Rejuve Global Investment Ptd. Ltd., diketahui telah menjadi pemegang saham PT Pyridam Farma Tbk (IDX: PYFA)  setelah mengakuisisi kepemilikan PT Pyridam Internasional - Photo oleh Perusahaan

JAKARTA (TheInsiderStories) – Rejuve Global Investment Ptd. Ltd., diketahui telah mengakuisisi jadi pemegang saham PT Pyridam Farma Tbk (IDX: PYFA)  setelah mengakuisisi 47,61 persen kepemilikan PT Pyridam Internasional. Setelah transaksi ini, perusahaan asal Singapura ini akan memiliki mayoritas saham perusahaan farmasi tersebut.

Sebelumnya, Pyridam Internasional menguasai 83.80 persen saham perusahaan publik tersebut. Dengan terjadinya transaksi ini kepemilikan perusahaan induk tersebut berkurang menjadi 29,96 persen. Pemegang saham lain adalah PT Starindo Kencana Sejahtera 6,24 persen dan publik 16,19 persen.

Awal pekan ini, data perdagangan Bursa Efek Indonesia mencatat telah terjadi transaksi pertukaran saham Pyridam di pasar negosiasi yang dilakukan oleh PT Aldiracita Corpotama senilai Rp222,14 miliar. Minggu lalu, perseroan sudah melaporkan perubahan kepemilikan Pyridam Internasional dari 53,85 persen menjadi 83,81 persen per 10 Juli 2020.

Pengalihan pertama dari Hasan Tjandra kepada Pyridam Internasional atas 36,80 juta saham. Lalu pengalihan kedua sebanyak 61,74 juta dari Indrawati Kosasih dan pengalihan dari Lindia Kosasih sebanyak 61,74 juta kepada perseroan. Harga per saham dibanderol Rp770,91.

Produsen obat ini didirikan pada 1976 oleh Sarkri Kosasih. Perusahaan kemudian mendapatkan kepercayaan oleh Departemen Pertanian menjadi mitra pada tahun 1994. Pada tahun 1985, ia mendirikan divisi farmasi yang berkembang pesat dan memungkinkan Pyridam membangun pabrik produksi baru di atas lahan 35.000 meter persegi di Cianjur, Jawa Barat. Pabrik tersebut memulai operasinya di April 2001.

Tidak ada keterangan resmi tentang Rejuve Global hanya tercatat sebagai perusahaan yang terdaftar di Singapura ini. Sejak merebaknya virus corona di seluruh dunia potensi perusahaan farmasi berkembang sangat pesat. Banyak negara berlomba-lomba membuat vaksin baru untuk mengatasi virus mematikan tersebut.
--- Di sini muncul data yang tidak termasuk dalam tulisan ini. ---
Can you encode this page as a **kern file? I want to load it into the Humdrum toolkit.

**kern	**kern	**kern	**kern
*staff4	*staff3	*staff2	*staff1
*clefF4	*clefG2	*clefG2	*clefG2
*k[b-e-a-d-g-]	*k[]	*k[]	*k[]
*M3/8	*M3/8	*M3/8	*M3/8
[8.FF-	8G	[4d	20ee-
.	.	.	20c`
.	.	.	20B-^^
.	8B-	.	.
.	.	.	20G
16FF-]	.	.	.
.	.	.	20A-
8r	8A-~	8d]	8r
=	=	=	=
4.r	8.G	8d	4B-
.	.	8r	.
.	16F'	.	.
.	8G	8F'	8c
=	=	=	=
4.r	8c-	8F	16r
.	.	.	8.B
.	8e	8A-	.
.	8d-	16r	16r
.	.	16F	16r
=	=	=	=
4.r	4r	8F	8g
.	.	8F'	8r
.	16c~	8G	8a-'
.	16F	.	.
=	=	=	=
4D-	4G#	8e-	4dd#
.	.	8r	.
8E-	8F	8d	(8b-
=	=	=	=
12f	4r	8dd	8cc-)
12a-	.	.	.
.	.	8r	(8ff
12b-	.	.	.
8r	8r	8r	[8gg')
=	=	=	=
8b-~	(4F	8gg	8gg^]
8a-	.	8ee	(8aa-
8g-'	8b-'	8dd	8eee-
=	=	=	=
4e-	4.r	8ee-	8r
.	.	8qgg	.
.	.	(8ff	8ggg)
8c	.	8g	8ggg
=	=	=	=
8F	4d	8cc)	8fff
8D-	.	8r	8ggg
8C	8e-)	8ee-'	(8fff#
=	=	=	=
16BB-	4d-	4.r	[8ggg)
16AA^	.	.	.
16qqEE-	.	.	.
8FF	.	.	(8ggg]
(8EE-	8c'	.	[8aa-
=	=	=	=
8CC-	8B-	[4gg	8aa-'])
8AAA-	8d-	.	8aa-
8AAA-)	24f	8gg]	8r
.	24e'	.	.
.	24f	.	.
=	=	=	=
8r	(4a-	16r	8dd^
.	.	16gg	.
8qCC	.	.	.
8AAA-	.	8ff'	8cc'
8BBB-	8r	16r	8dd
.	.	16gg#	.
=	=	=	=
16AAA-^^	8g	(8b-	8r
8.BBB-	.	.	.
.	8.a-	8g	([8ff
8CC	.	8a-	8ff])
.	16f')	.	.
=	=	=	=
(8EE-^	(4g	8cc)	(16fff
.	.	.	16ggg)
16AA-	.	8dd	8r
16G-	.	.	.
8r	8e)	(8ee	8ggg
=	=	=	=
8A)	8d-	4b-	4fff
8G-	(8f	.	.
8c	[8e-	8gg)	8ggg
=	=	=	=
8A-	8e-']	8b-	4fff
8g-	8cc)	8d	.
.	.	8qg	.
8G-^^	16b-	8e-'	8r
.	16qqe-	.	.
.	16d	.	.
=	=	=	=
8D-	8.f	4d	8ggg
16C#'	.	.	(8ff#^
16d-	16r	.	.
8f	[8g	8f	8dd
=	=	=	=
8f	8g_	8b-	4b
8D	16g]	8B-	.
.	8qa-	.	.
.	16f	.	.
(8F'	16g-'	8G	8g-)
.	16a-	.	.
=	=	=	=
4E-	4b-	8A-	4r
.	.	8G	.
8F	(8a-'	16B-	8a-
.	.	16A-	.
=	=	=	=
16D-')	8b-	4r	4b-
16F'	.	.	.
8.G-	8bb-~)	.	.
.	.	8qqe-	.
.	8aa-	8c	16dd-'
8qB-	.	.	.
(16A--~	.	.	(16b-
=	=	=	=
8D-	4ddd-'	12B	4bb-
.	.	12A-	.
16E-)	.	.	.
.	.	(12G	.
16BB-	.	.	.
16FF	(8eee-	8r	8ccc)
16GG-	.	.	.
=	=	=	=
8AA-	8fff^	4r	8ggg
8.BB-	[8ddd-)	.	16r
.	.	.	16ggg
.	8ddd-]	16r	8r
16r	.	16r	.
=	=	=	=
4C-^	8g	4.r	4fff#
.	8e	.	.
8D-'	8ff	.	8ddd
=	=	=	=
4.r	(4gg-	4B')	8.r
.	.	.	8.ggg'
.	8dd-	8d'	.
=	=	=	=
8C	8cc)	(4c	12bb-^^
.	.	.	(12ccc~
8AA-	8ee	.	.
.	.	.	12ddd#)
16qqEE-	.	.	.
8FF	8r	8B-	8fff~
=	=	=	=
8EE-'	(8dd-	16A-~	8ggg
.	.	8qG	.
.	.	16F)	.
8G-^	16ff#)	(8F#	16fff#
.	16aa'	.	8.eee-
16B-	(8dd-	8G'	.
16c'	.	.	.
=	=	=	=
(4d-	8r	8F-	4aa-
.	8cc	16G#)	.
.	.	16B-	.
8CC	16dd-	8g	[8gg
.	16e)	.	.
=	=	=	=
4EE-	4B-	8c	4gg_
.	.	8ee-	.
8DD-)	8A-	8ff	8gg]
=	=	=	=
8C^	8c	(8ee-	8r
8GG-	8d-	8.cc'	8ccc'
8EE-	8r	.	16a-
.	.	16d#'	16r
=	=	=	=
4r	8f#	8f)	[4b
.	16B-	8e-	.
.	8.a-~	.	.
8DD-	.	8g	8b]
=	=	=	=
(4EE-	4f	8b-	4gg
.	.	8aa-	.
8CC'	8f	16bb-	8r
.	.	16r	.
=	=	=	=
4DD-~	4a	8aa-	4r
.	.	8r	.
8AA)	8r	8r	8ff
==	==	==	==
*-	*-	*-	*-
Menurut GlobalData, pasar farmasi Indonesia adalah pasar terbesar di kawasan Asia Tenggara dan diperkirakan akan mencapai nilai AS$10,11 miliar (Rp697.24 triliun) pada tahun 2021. Investasi di sektor farmasi diperkirakan akan mencapai $19,8 miliar selama periode hingga tahun 2025.

Perhitungan ini dengan asumsi bahwa pertumbuhan rata-rata setiap tahunnya 10 persen. Menurut Laporan Econmark Mandiri Group Research, terdapat tiga faktor menjadi pendorong pertumbuhan pasar farmasi domestik yakni besarnya populasi dan tumbuhnya masyarakat kelas menengah yang merupakan pasar potensial untuk produk kesehatan.

Lalu, meningkatnya pendapatan per kapita seiring tumbuhnya perekonomian membuat masyarakat akan semakin peduli dengan kesehatan. Ketiga, adanya program jaminan kesehatan pemerintah juga akan meningkatkan permintaan produk kesehatan.